→ **Aufgaben**:
• 1. Wessen Porträt zeigt laut dem Text über den Löwen auf griechischen Münzen die Vorderseite der Tetradrachmen von Kyzikos?
• 2. Schreibe aus dem Text über den Löwen auf griechischen Münzen die Stelle von „Da der Löwe, wie“ bis einschließlich „der Tat dominierend.“ wortgetreu ab.
===== Dokumenttext =====
Da der Löwe, wie eben gezeigt, auf so gut wie allen Prägungen vom 7. bis zum Beginn des 4. Jh. v. Chr. immer die Vorderseite einnimmt, wird klar, er beherrscht das Erscheinungsbild dieser frühen Münzen und ist somit in der Tat dominierend.


Der verdrängte Löwe


Mit Beginn des 4. Jh. v. Chr. veränderte sich die Ikonografie der antiken griechischen Münzprägung allerdings grundlegend. Der Löwe, der bis dahin die Münzvorderseiten geschmückt hatte, wanderte nun auf die Münzrückseiten, zumal die Vorderseiten von da an den Göttern vorbehalten waren. Mit anderen Worten, die Götter verdrängten den Löwen buchstäblich aus seiner angestammten dominierenden Position. So zeigt sich beispielsweise auf den Tetradrachmen von Kyzikos das klassische Porträt der Kore Persephone, der Tochter der Demeter, auf dem Avers, während der eindrucksvolle Löwenkopf den Revers ziert.
===== Vorgegebene Zeilen =====
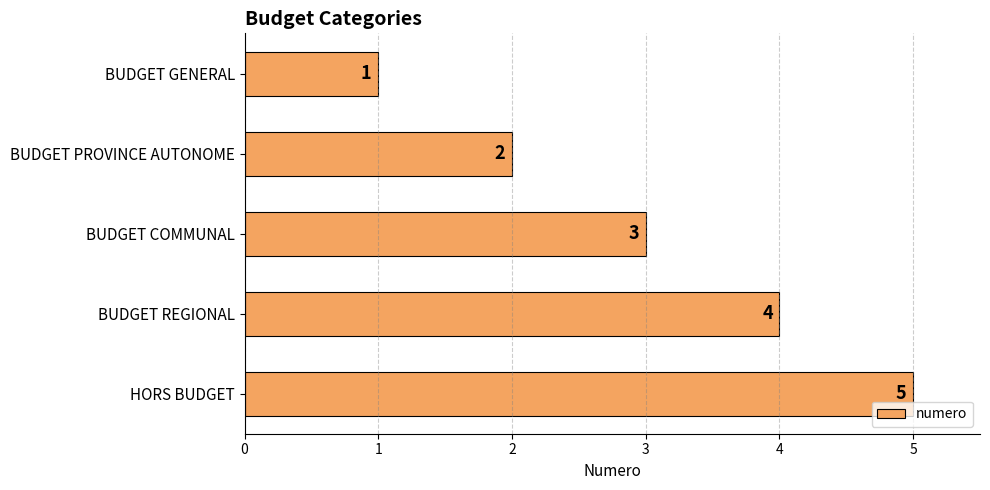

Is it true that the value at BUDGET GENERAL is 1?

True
=====
===== Vorgegebene Zeilen =====
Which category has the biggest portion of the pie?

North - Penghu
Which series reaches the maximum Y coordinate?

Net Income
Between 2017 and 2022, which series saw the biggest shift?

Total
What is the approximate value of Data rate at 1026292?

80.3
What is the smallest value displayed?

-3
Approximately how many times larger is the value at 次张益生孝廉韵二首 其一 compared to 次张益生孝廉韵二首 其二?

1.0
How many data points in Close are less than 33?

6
=====
→ **Lösungen**:
• 1. Das Porträt der Kore Persephone, der Tochter der Demeter.

• 2.
Da der Löwe, wie eben gezeigt, auf so gut wie allen Prägungen vom 7. bis zum Beginn des 4. Jh. v. Chr. immer die Vorderseite einnimmt, wird klar, er beherrscht das Erscheinungsbild dieser frühen Münzen und ist somit in der Tat dominierend.